Propagating Fritillaria

The bulbs are best left undisturbed for several years to fully establish. Therefore, it is better to buy new bulbs from a garden centre (or other retail outlet) rather than lift and increase from offsets, which can set back flowering.

The Snake's head fritillary (F. meleagris) is often sold fully grown in pots, which, although more expensive, can be the easiest way to get them established. Fritillaria will often self-seed if conditions are good.

Seed can be sown outdoors when ripe under the protection of a coldframe. However, they can take four to six years to flower.

Popular Varieties of Fritillaria

Fritillaria acmopetala is one of the easiest forms to grow. It has narrow grey-green leaves with pale green flowers, with maroon on the inner petals in mid spring. Height to 18in (45cm)

Fritillaria imperialis (crown imperial) the largest of the fritillaries, produces impressive clusters of large red, orange or yellow flowers, on tall thick stems in mid spring. Each flower cluster has a crowning tuft of leaves. Popular cultivars include 'Aurea-marginata' (orange-red flowers), 'Aurora' (orange-yellow flowers) and 'Rubra' (deep red). Height from 2 to 4ft (60cm-120cm), spread to 12in (30cm).

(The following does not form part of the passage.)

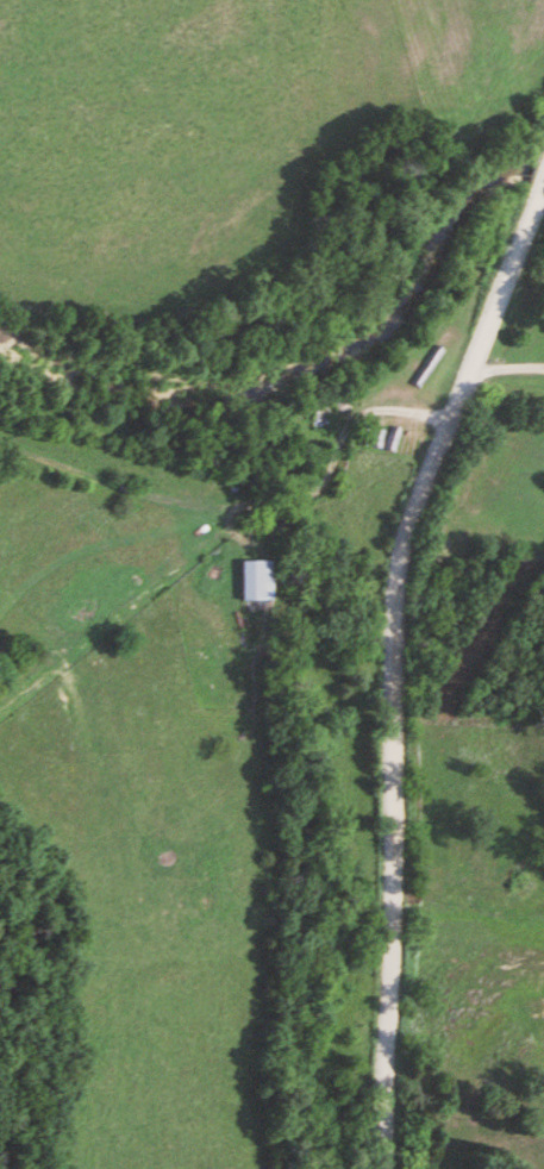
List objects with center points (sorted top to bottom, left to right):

Fritillaria meleagris (snake's-head fritillary) has narrow lance-shaped leaves and bears delicate flowers resembling large drooping bells with purple chequering, in late spring. Height to 12in (30cm), spread to 3in (75cm). A white form ('Alba') with green or pink chequering is also available.

Fritillaria michailovskyi is a particularly attractive miniature form, with maroon-purple nodding bell-shaped flowers that are tipped with golden yellow, in early to mid spring. Ideal for a cool shady position in the rock garden. Height to 8in (20cm).

Fritillaria persica produces tall stems topped with terminal racemes (loose spikes) of small maroon to red or greenish-purple bells, in late spring. Height to 3ft (90cm), spread to 8in (200cm). The popular cultivar 'Adiyaman' has deep, plum-purple flowers and grey-green leaves.

Fritillaria pontica a fairly insignificant form that grows reliably well in UK gardens. It produces single lemon green flowers, suffused with brownish purple, in spring and early summer. Once established it self seeds readily. Height to 9in (22cm).